→ DIRECTIVE 1: Decide whether each statement below agrees with the text on masers, answering yes or no and quoting the words of the text that settle it. (a) Townes and his students built the first microwave amplifier that used ammonia gas. (b) The Ammonia Maser worked very well as a microwave amplifier. (c) Vacuum tube electronics were the only receivers available at that time.
→ DIRECTIVE 2:
Answer these short questions using the text on masers.
(a) What does MASER stand for?
(b) What was the ruby crystal cooled with?
(c) In what year did the publication naming the device appear?
→ DIRECTIVE 3: Write out everything in the text on masers from "The Ammonia Maser" down to "of Michigan.".

→ TEXT PASSAGE:
********

MadSci Network: Physics |
Greetings:
References:
Look up MASERS and ATOMIC CLOCKS in any encyclopedia.
For detailed information see:
Handbook of Laser Science and Technology, Volume 1, Section
5.1,
A. E. Popa, Masers, McGraw-Hill/CRC Press, 1982
BACKGROUND
During World War II (1939-1945) radar became the key sensor for the
long range
detection of aircraft. After the war scientists all over the world
were trying
to find new ways to make more sensitive microwave radar receivers that
could detect
aircraft, missiles and rockets at greater distances. At that time
vacuum tube
electronics that used electrons in vacuum tubes for amplification of
weak signals
were the only type of receivers available.
In the mid 1950s two American scientists and one Russian scientist
independently
came up with the concept of using microwave generation and
absorption within
molecules and atoms to build more sensitive microwave amplifiers. In
1953
Professor Charles Townes and his students at Columbia University in
New York built
the first microwave amplifier that used molecules of ammonia gas and
in a
publication in 1954 they named the device a MASER, which stands
for
Microwave Amplification by the Stimulated
Emission of Radiation.
The Ammonia Maser was not a very good microwave amplifier;
however, when
they made it into an oscillator, the microwave signal that it
generated was so
pure that the maser became an Atomic Clock. In 1958 a solid
state
maser amplifier using a ruby crystal cooled with liquid helium to -269
degrees
Celsus, which is near absolute zero temperature, was developed at the
University
of Michigan.

********

→ EXTRACTED RECORDS:
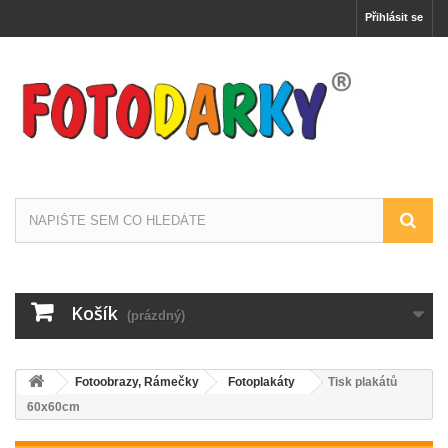
Přihlásit se
Košík
(prázdný)
Fotoobrazy, Rámečky
Fotoplakáty
Tisk plakátů
60x60cm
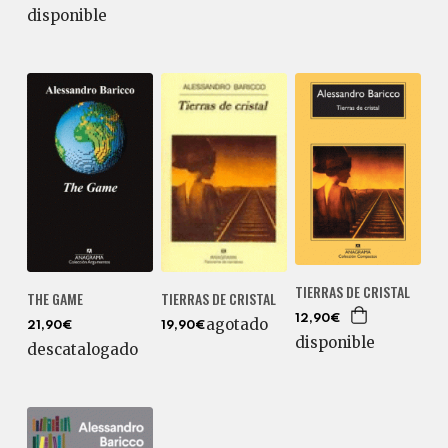
disponible
TIERRAS DE CRISTAL
THE GAME
TIERRAS DE CRISTAL
12,90€
agotado
21,90€
19,90€
disponible
descatalogado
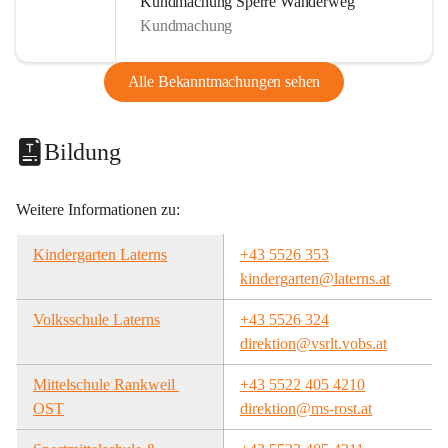
Kundmachung Sperre Wanderweg
Kundmachung
Alle Bekanntmachungen sehen
Bildung
Weitere Informationen zu:
Kindergarten Laterns
+43 5526 353
kindergarten@laterns.at
Volksschule Laterns
+43 5526 324
direktion@vsrlt.vobs.at
Mittelschule Rankweil 
+43 5522 405 4210
OST
direktion@ms-rost.at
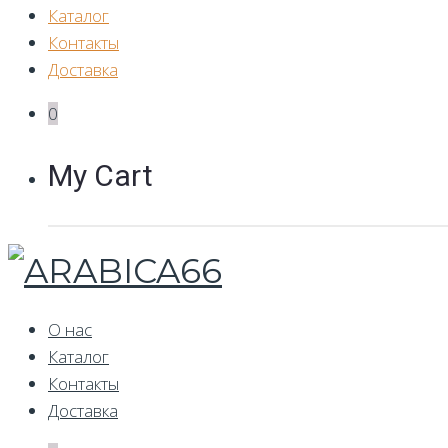
Каталог
Контакты
Доставка
0
My Cart
О нас
Каталог
Контакты
Доставка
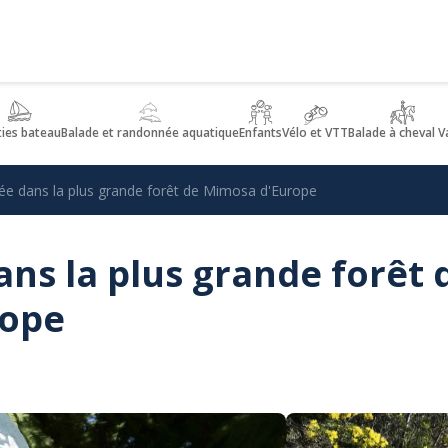
ties bateau
Balade et randonnée aquatique
Enfants
Vélo et VTT
Balade à cheval V
e dans la plus grande forêt de Mimosa d'Europe
ns la plus grande forêt 
rope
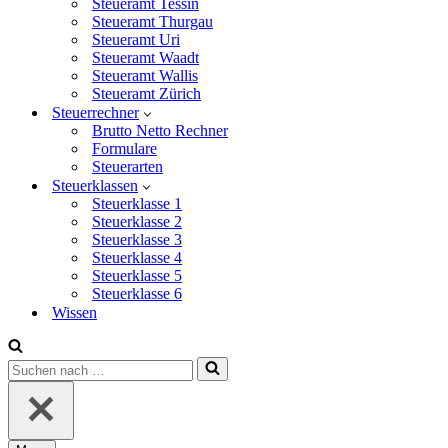
Steueramt Tessin
Steueramt Thurgau
Steueramt Uri
Steueramt Waadt
Steueramt Wallis
Steueramt Zürich
Steuerrechner
Brutto Netto Rechner
Formulare
Steuerarten
Steuerklassen
Steuerklasse 1
Steuerklasse 2
Steuerklasse 3
Steuerklasse 4
Steuerklasse 5
Steuerklasse 6
Wissen
Suchen
nach …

********

→ ANSWER SECTION 1:
(a) Yes: "the first microwave amplifier that used molecules of ammonia gas"
(b) No: "The Ammonia Maser was not a very good microwave amplifier"
(c) Yes: "were the only type of receivers available"

→ ANSWER SECTION 2:
(a) Microwave Amplification by the Stimulated Emission of Radiation
(b) Liquid helium
(c) 1954

→ ANSWER SECTION 3:
The Ammonia Maser was not a very good microwave amplifier;
however, when
they made it into an oscillator, the microwave signal that it
generated was so
pure that the maser became an Atomic Clock. In 1958 a solid
state
maser amplifier using a ruby crystal cooled with liquid helium to -269
degrees
Celsus, which is near absolute zero temperature, was developed at the
University
of Michigan.